Iceland's August EU referendum a one-way door, Centre Party leader warns at Akureyri rally
- Gunnlaugsson argues Iceland already enjoys EU market access through the EEA without the costs of full membership
- He frames the August referendum not as a procedural vote but as the last genuine moment of sovereign choice
- The Centre Party leader accuses the government of running a 'deception game' on the EU question
- Iceland's accession application has been frozen since 2013; the referendum would restart formal talks
Sigmundur Davíð Gunnlaugsson, leader of Iceland's Centre Party (Miðflokkurinn), told his party's council meeting in Akureyri on Friday that the country's August referendum on continuing EU accession talks is not a procedural question but a decisive, irreversible step toward full membership. Speaking at the Hof cultural centre, Gunnlaugsson called the government's framing of the vote a "deception game" and said his party must lead the opposition, RÚV reports.

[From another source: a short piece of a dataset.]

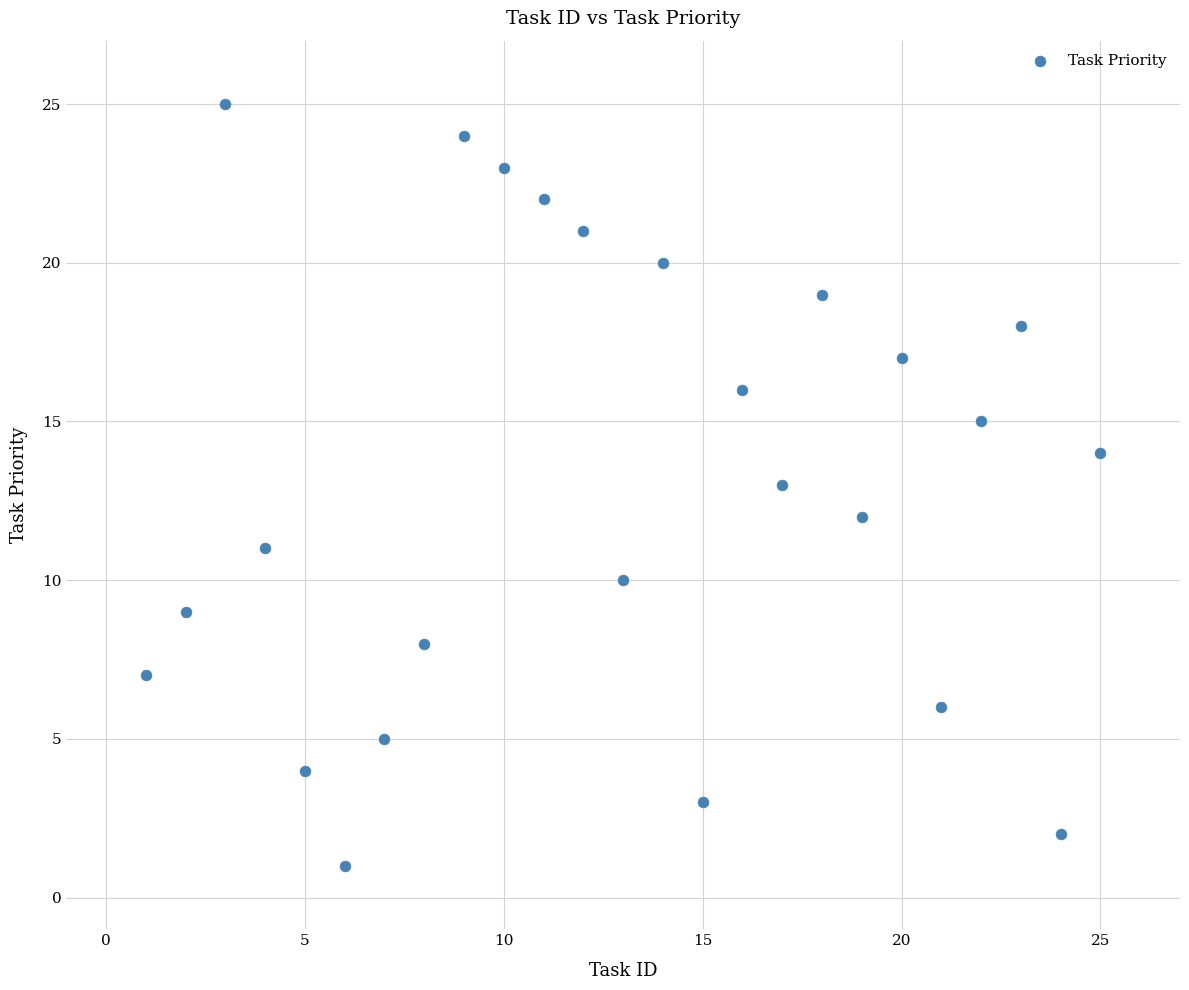

What is the range of X values (max minus min)?

24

"The battle starts now, because if people vote to continue in August, they are choosing a process designed to lead into the European Union," Gunnlaugsson said. He dismissed the notion that accession talks would involve meaningful negotiation over exemptions or special terms. What would follow, he argued, is adaptation — aligning Icelandic law and regulation with the EU acquis — after which the institutional machinery and media would "play their game" regardless of public sentiment. "Once the system is on a track, it doesn't matter what happens; it keeps going," he said.
The core of Gunnlaugsson's case is that Iceland already has what EU membership would ostensibly deliver. He quoted former Foreign Minister Jón Baldvin Hannibalsson's description of Iceland's position under the European Economic Area agreement: "We have everything for nothing." The EEA grants Iceland access to the EU single market — free movement of goods, services, capital, and people — without the common agricultural policy, the common fisheries policy, or the jurisdiction of the European Court of Justice over Icelandic sovereignty. Gunnlaugsson acknowledged the EEA has drawbacks but argued the referendum asks Icelanders to import the EU's disadvantages on top of benefits they already possess.

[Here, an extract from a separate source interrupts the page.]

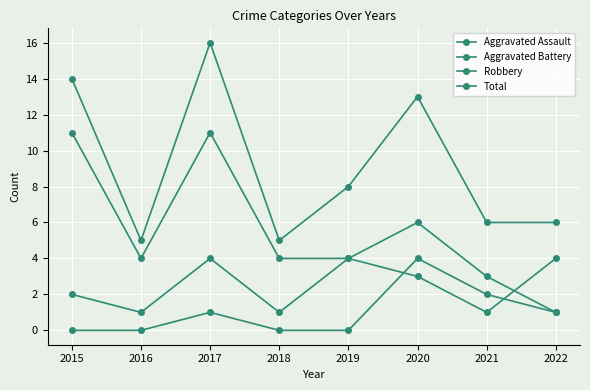

How many data points in Aggravated Battery are less than 3?

4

Iceland applied for EU membership in 2009, during the financial crisis, when the króna's collapse made the euro look like a lifeboat. The Althing (Icelandic parliament) voted to open accession negotiations, and formal talks began in 2010. But public enthusiasm evaporated as the economy recovered, and in 2013 the incoming centre-right government froze the process. The application was never formally withdrawn — a legal ambiguity that now allows the current government to frame a restart as continuation rather than a fresh decision.
Polling on EU membership has fluctuated but consistently shows a divided electorate. A Gallup survey for the Icelandic public broadcaster earlier this year found roughly 40 percent in favour of continuing talks, 45 percent opposed, and 15 percent undecided — numbers that give the No side a narrow lead but leave the outcome dependent on turnout and the framing of the question. The fishing industry, which accounts for around 40 percent of Iceland's export revenue, remains overwhelmingly hostile to membership, fearing the Common Fisheries Policy would hand Brussels control over Icelandic waters. Supporters of accession point to the króna's volatility and argue that a small open economy needs the stability of the euro and the negotiating weight of a 27-member bloc.

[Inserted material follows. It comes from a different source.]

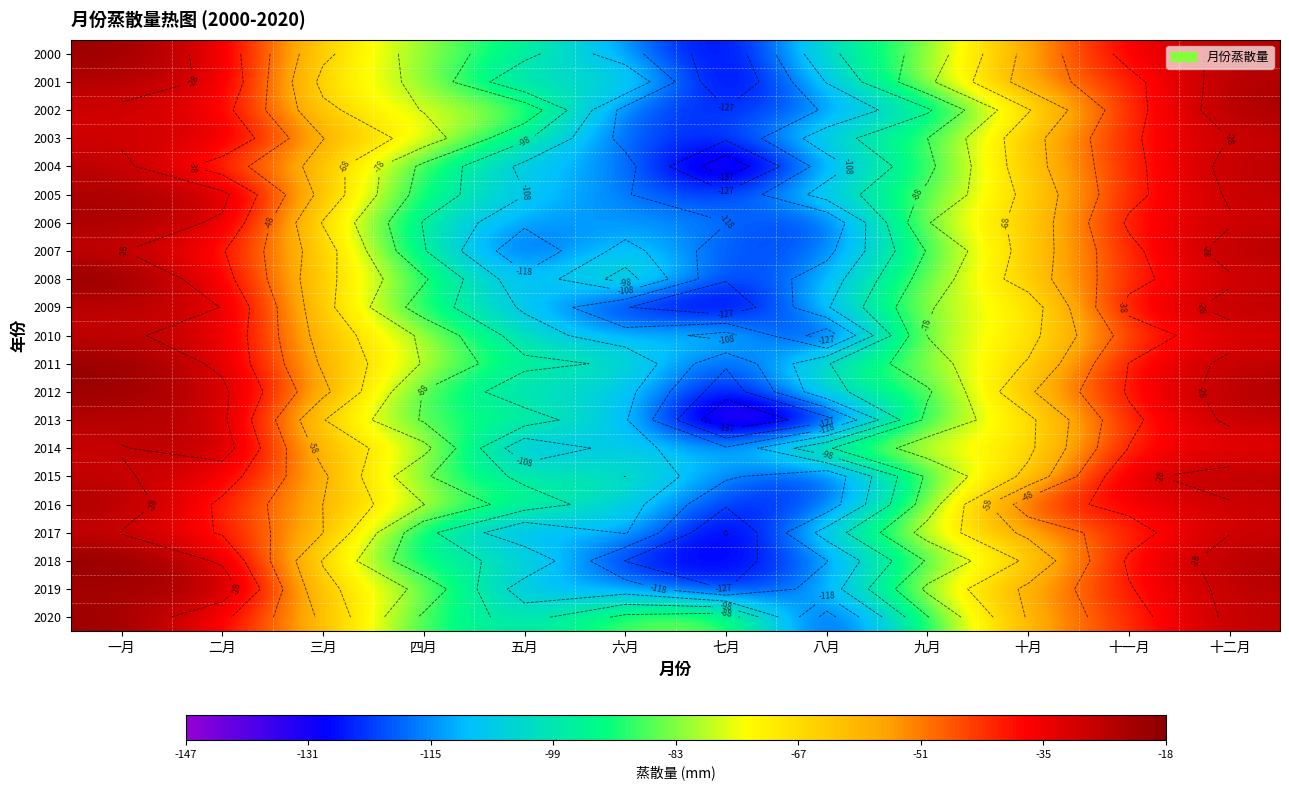

At how many categories does at least one series exceed -82?

10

Gunnlaugsson's speech marks the Centre Party's formal entry into the referendum campaign and sets the terms for the No side: not a debate about trade policy or regulatory harmonisation, but about sovereignty and institutional capture. Whether that framing holds will depend on whether the government can make a concrete economic case that the EEA is no longer sufficient — a harder argument to win when the man who originally championed EU membership described the current arrangement as getting all the advantages for free.